Logging at Scale

Logs are the most detailed record of what happened in a system. At scale, the challenge shifts from producing logs to managing the volume: collecting, transporting, storing, and searching billions of log entries per day without drowning in cost or complexity.

Structured Logging

Structured logging outputs log entries as key-value pairs or JSON objects instead of free-form text. This is the single most impactful logging practice for systems at scale.

Unstructured vs Structured

Unstructured (bad for machines):
  2025-03-15 14:32:07 ERROR PaymentService - Payment failed for user 
  u-789 order abc-123: timeout after 30s connecting to Stripe

Structured (good for machines):
  {
    "timestamp": "2025-03-15T14:32:07.445Z",
    "level": "ERROR",
    "service": "payment-service",
    "instance": "payment-service-7b4d-02",
    "message": "Payment processing failed",
    "error": "Timeout connecting to payment gateway",
    "userId": "u-789",
    "orderId": "abc-123",
    "duration_ms": 30004,
    "gateway": "stripe",
    "traceId": "trace-456",
    "correlationId": "req-012"
  }

Structured logs can be parsed, indexed, and queried automatically.
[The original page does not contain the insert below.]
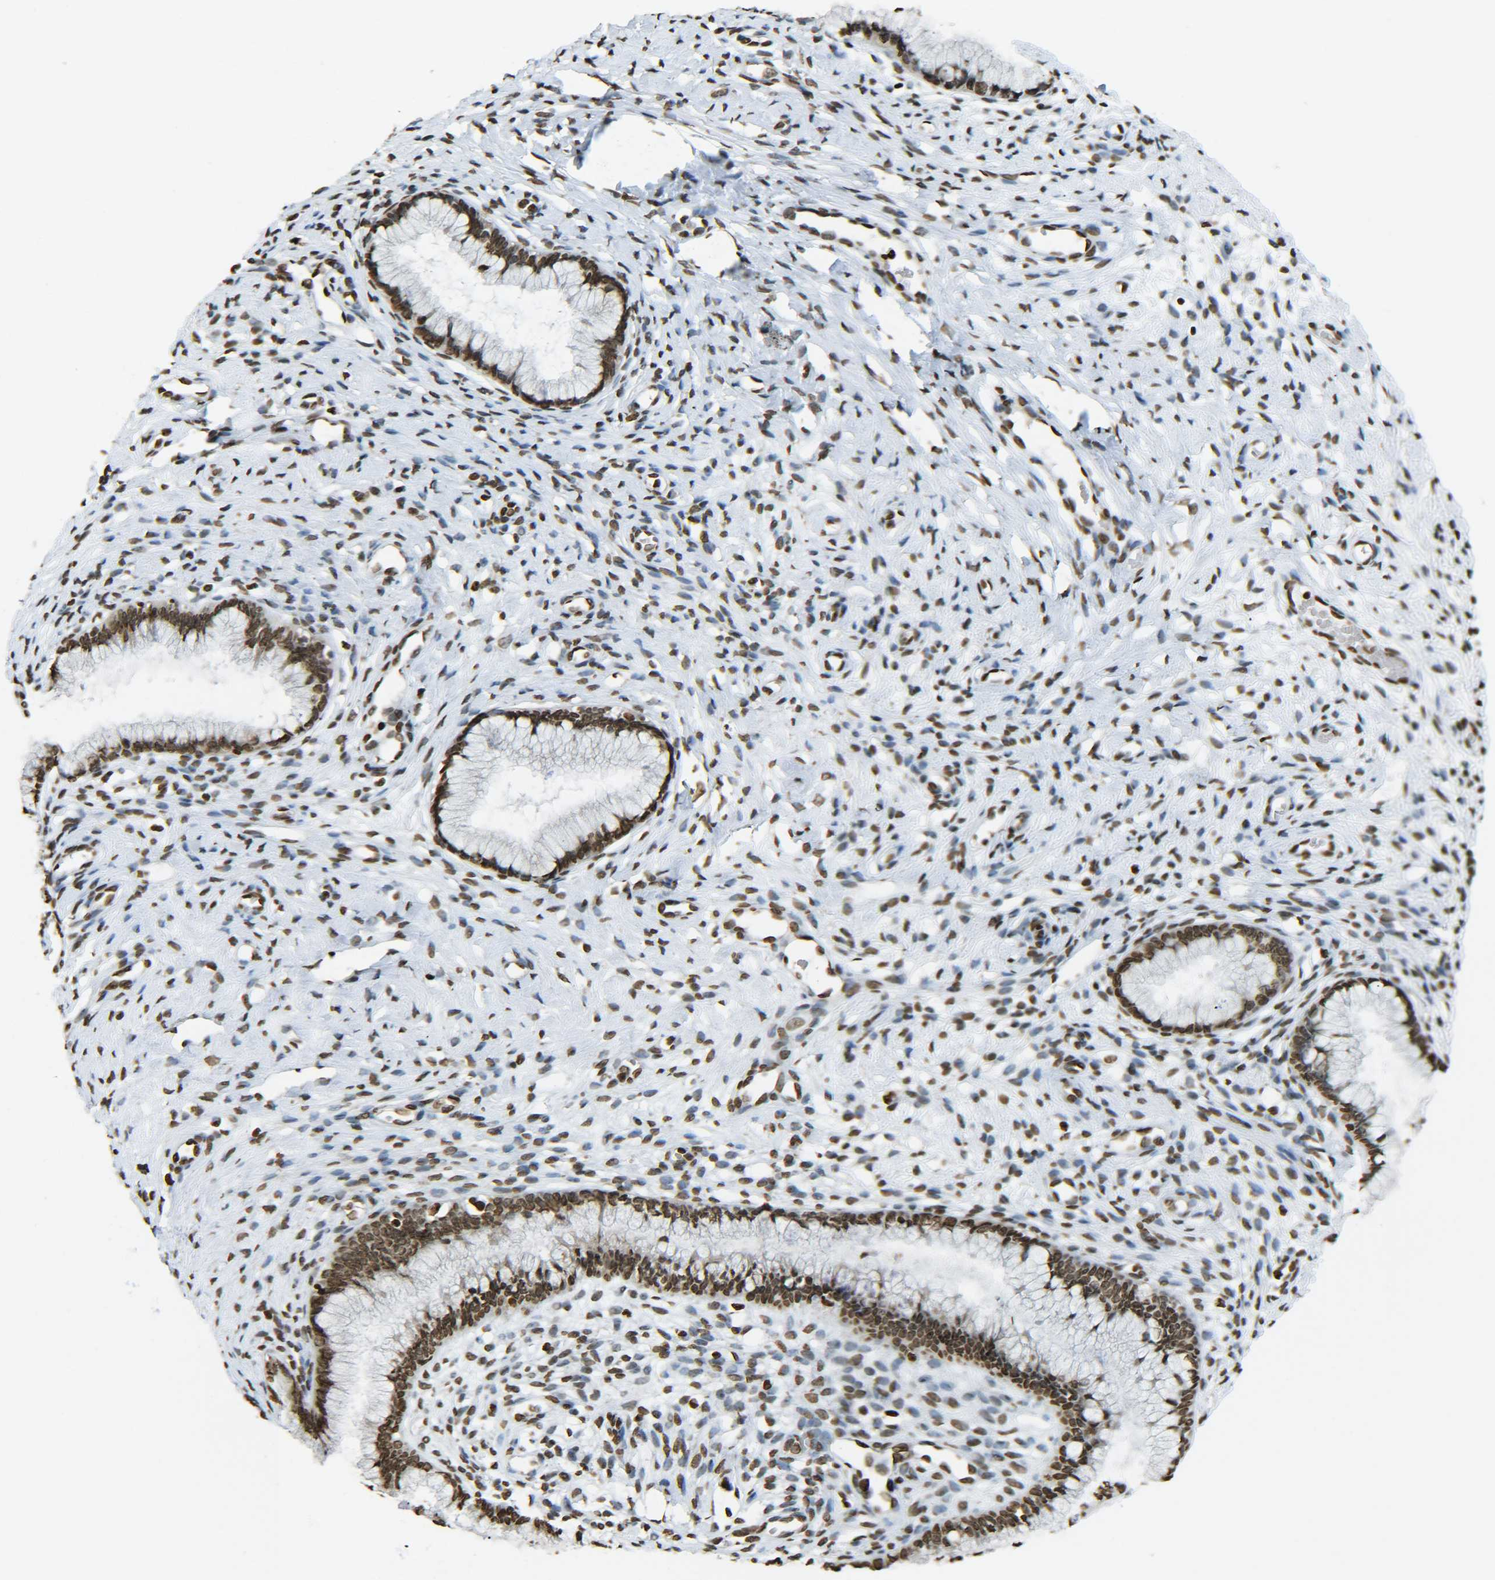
{"staining": {"intensity": "strong", "quantity": ">75%", "location": "nuclear"}, "tissue": "cervix", "cell_type": "Glandular cells", "image_type": "normal", "snomed": [{"axis": "morphology", "description": "Normal tissue, NOS"}, {"axis": "topography", "description": "Cervix"}], "caption": "Brown immunohistochemical staining in unremarkable human cervix reveals strong nuclear staining in approximately >75% of glandular cells. (Stains: DAB in brown, nuclei in blue, Microscopy: brightfield microscopy at high magnification).", "gene": "H4C16", "patient": {"sex": "female", "age": 65}}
Finding all errors for user u-789 becomes a simple field query instead of a regex against unpredictable text formats.

Log Levels

Standard levels (from most to least severe):
  FATAL:  system is unusable, immediate shutdown
  ERROR:  operation failed, requires attention
  WARN:   unexpected condition, system still functioning
  INFO:   significant business events (request completed, order placed)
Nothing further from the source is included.